(STUDY TEXT Opens)

4 Dec 2010

Ancestor Approved

After doing way too much housework and cleaning out my pet rats I sat down (finally) at the laptop and prepared to continue processing my baptism images. I was therefore pleasantly surprised to see that dee_burris has given me the Ancestor Approved award. This came as a very pleasant surprise as I haven’t been blogging for that long and I wasn’t entirely sure that anyone would be interested in what I have to say...So thanks dee_burris, you’ve given me a reason to carry on with this.


The award comes with a couple of requests:
1. List ten things that you have learned about your ancestors that surprised, humbled, or enlightened you.
2. Pass the award to ten other genealogy bloggers.

What I've learned:
1.       That you don’t have to go back very far in my family to find an English-man! My dad is, and always has been very proud to be Welsh. In turn I am also. He was shocked to find out that my great great grandfather and his grandfather; Franklin ELLIS was actually from Chester!
2.       My great grandmother; Mary Ellen DAVIES (nee PARRY), was a stout Victorian lady, whom scared the life out of me when I was little. A few months ago on a trip home I was told my one of my Aunts that I reminded her of this great grandmother. I’m choosing to take it as a compliment as she went through many hardships, she could not read or write as she was withdrawn from school to look after her siblings, of which there were many. She was an amazing woman really and I’m humbled that I have been compared to her. Oh and also a little scared too!

(STUDY TEXT Closes)
(INFORMATION GIVEN Opens)

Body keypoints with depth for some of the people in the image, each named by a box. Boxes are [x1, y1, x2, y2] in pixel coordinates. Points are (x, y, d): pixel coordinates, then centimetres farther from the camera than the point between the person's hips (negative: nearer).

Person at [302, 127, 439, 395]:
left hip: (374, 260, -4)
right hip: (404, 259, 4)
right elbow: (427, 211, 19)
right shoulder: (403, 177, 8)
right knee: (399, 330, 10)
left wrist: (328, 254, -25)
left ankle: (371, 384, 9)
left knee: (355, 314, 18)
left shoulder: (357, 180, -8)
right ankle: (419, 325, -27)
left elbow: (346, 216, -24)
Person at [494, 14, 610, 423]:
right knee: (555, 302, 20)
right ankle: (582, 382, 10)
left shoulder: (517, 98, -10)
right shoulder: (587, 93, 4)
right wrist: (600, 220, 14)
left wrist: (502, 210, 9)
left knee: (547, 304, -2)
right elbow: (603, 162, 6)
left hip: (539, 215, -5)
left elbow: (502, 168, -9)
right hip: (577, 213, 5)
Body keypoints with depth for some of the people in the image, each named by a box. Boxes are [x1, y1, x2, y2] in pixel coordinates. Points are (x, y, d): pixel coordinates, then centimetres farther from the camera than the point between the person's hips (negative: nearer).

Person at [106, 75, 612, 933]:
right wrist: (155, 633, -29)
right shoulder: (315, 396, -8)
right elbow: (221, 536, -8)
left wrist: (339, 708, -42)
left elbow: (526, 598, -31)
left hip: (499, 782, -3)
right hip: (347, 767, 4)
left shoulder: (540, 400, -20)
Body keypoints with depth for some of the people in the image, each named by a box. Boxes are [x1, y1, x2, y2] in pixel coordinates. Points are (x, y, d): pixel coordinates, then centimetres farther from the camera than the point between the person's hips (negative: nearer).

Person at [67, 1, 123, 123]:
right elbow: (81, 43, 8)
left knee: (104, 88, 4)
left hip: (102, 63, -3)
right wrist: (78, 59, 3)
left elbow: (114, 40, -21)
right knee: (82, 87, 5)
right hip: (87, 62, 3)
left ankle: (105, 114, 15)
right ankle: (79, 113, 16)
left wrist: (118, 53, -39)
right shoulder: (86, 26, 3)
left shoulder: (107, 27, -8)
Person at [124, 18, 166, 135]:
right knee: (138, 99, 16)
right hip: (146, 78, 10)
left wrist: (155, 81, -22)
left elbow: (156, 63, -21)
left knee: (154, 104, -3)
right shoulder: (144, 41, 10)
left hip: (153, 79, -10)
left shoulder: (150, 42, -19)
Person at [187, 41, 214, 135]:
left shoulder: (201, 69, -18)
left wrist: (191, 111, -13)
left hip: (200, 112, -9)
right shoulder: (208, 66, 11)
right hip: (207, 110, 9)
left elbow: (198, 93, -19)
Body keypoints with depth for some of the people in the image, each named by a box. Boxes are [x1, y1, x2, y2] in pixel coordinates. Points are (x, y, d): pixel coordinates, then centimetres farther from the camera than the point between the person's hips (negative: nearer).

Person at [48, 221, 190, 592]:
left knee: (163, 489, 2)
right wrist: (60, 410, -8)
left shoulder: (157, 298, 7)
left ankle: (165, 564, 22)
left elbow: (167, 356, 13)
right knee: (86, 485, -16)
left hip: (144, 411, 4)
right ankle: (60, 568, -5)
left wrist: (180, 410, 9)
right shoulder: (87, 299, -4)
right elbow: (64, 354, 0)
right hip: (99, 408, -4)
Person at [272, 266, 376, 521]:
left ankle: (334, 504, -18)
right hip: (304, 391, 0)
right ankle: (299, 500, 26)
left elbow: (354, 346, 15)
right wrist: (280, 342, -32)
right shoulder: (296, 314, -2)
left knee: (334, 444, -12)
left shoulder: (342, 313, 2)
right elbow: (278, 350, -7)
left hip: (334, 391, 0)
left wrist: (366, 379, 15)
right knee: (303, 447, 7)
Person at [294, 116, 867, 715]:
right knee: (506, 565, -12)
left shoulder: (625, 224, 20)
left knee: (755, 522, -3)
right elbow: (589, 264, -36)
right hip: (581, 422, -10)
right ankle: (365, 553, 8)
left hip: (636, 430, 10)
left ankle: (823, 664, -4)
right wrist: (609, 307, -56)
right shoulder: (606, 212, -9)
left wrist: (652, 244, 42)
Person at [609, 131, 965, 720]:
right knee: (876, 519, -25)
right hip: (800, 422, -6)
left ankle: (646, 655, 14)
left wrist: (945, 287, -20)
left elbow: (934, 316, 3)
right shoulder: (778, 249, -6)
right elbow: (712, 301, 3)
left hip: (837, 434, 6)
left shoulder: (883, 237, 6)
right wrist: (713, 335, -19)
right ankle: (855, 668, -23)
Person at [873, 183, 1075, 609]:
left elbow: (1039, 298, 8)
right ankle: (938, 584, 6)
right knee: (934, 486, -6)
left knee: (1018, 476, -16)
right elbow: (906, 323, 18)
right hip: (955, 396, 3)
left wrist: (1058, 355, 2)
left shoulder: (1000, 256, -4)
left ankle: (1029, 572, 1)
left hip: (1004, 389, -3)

(INFORMATION GIVEN Closes)

PROMPT: Condense the paragraph of the blog post that begins "After doing way too much housework" into two sentences, keeping its main facts. The entries have nothing to do with the blog post.

ANSWER TO THIS PROBLEM: After doing housework and cleaning out my pet rats, I sat down to continue processing my baptism images and was pleasantly surprised to find that dee_burris had given me the Ancestor Approved award. Since I haven't been blogging long and wasn't sure anyone would be interested in what I have to say, I thank dee_burris for giving me a reason to carry on.